Within two years, Luther was being called a Hussite. The Reformation had by then become entangled in German politics. Even in the Middle Ages would-be reformers had looked to secular rulers for help. This did not necessarily mean going outside the fold of the faith; the great Spanish churchman Ximenes had sought to bring to bear the authority of the Catholic monarchs on the problems facing the Spanish Church. Rulers were not meant to protect heretics; their duty was to uphold the true faith. Nevertheless, an appeal to lay authority could open the way to changes which went further perhaps than their authors had intended, and this, it seems, was the case with Luther. His arguments had rapidly carried him beyond the desirability and grounds of reform in practice to the questioning of first, papal authority and, then, of doctrine. The core of his early protests had not been theological. Nevertheless, he came to reject transubstantiation
(replacing it with a view of the eucharist even more difficult to grasp) and to preach that men and women were justified – that is, set aside for salvation – not by observance of the sacraments only (‘works’, as this was called), but by faith. This was, clearly, an intensely individualist position. It struck at the root of traditional teaching, which saw no salvation possible outside the Church. (Yet, it may be noted, Erasmus, when asked for his view, would not condemn Luther; it was known, moreover, that he thought Luther to have said many valuable things.) In 1520 Luther was excommunicated. Before a wondering audience he burnt the bull of excommunication in the same fire as the books of canon law. He continued to preach and write. Summoned to explain himself before the imperial Diet, he refused to retract his views. Germany seemed on the verge of civil war. After leaving the Diet under a safe-conduct, he disappeared, kidnapped for his own safety by a sympathetic prince. In 1521 Charles V, the emperor, placed him under the Imperial Ban; Luther was now an outlaw.

Luther’s doctrines, which he extended to condemnations of confession and absolution and clerical celibacy, by now appealed to many Germans. His followers spread them by preaching and by distributing his German translation of the New Testament. Lutheranism was also a political fact; the German princes, who entangled it in their own complicated relations with the emperor and his vague authority over them, ensured this. Wars ensued and the word ‘Protestant’ came into use. By 1555, Germany was irreparably divided into Catholic and Protestant states.
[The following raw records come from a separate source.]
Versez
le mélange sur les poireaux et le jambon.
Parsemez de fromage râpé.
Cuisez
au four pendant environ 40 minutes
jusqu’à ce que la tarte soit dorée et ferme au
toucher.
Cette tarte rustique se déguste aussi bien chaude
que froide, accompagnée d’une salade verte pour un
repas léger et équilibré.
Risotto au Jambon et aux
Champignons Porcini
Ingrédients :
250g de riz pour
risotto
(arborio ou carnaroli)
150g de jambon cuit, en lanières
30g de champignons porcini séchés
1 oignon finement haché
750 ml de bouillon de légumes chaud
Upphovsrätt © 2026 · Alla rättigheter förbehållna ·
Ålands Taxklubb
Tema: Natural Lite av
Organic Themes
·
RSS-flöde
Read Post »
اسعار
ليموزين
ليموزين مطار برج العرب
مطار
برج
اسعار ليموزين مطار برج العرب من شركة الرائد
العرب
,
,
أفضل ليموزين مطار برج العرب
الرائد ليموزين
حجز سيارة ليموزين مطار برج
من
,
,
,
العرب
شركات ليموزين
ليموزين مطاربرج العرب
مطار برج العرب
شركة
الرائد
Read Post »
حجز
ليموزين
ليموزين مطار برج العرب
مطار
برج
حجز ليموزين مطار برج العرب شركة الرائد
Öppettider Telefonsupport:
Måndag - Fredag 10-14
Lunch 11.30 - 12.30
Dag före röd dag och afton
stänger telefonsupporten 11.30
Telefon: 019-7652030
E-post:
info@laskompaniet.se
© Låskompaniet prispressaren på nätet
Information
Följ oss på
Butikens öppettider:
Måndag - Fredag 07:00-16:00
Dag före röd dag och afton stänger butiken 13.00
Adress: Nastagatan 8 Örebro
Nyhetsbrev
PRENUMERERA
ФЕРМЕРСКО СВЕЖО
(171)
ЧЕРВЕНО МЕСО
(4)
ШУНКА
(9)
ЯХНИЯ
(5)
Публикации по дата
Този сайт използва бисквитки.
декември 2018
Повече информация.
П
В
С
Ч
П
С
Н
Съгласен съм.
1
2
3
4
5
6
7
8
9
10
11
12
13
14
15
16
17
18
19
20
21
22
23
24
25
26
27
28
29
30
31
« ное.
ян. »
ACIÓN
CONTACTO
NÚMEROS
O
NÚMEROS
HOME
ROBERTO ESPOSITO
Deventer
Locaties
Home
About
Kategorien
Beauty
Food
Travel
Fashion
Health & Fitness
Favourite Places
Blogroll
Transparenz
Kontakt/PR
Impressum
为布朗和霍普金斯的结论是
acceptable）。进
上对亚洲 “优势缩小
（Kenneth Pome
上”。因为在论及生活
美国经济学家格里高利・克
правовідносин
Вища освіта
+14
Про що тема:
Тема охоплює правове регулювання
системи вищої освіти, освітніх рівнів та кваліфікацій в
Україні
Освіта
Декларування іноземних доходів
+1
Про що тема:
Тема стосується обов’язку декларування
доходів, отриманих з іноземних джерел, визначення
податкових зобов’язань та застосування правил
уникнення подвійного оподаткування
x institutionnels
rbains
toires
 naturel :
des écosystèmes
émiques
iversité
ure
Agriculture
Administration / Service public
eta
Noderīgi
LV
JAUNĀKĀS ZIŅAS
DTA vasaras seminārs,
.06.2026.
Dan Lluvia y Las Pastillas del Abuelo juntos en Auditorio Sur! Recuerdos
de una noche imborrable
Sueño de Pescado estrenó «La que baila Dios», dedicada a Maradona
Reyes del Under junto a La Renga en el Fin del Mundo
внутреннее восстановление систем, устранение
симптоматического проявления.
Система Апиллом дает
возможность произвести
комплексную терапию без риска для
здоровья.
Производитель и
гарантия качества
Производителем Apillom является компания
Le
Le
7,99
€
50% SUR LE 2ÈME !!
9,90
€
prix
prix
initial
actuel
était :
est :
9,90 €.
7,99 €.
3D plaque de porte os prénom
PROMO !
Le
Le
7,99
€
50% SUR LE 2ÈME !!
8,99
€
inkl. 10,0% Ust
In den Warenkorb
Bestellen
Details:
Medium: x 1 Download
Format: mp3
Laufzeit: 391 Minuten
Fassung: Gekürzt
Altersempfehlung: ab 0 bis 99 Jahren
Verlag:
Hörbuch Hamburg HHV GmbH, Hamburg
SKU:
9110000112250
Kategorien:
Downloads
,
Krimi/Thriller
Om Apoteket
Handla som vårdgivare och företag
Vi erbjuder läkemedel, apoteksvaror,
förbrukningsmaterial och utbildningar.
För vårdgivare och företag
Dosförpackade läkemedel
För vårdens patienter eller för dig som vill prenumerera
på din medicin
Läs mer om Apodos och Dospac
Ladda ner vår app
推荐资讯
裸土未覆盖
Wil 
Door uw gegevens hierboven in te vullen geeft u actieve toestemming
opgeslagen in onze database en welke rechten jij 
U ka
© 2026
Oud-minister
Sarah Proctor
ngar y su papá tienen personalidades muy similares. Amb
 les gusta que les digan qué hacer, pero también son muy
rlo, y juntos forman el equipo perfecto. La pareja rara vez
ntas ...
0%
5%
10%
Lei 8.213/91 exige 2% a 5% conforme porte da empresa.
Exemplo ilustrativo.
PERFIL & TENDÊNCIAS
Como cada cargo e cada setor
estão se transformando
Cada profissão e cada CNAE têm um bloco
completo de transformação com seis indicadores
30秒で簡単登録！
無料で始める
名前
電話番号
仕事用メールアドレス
This was recognized in agreement at the Diet of Augsburg that the prevailing religion of each state should be that of its ruler, the first European institutionalizing of religious pluralism. It was a curious concession for an emperor who saw himself as the defender of universal Catholicism. Yet it was necessary if he was to keep the loyalty of Germany’s princes. In Catholic and Protestant Germany alike, religion now looked as never before to political authority to uphold it in a world of competing creeds.